Directions:
Gather all lines from the material that contain the word "oder".

+++ Information provided +++

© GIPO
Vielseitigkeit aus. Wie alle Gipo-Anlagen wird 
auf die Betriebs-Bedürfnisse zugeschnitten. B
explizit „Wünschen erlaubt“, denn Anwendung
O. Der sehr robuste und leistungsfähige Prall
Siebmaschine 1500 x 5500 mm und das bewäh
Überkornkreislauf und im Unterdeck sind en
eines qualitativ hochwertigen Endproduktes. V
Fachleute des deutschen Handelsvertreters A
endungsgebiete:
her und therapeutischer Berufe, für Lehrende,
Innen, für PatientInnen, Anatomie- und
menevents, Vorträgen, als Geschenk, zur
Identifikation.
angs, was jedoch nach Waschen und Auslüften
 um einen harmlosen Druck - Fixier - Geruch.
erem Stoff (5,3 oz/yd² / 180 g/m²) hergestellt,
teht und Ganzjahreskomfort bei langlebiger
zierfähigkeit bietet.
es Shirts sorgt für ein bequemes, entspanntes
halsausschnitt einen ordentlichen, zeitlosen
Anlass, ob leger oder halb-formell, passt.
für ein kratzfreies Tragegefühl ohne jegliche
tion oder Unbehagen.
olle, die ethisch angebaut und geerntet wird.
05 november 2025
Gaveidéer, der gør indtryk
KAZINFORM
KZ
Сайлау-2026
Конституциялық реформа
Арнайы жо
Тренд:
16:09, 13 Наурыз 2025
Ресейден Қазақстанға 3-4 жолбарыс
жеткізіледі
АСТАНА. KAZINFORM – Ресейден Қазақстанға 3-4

+++

Written solution:
Anlass, ob leger oder halb-formell, passt.
tion oder Unbehagen.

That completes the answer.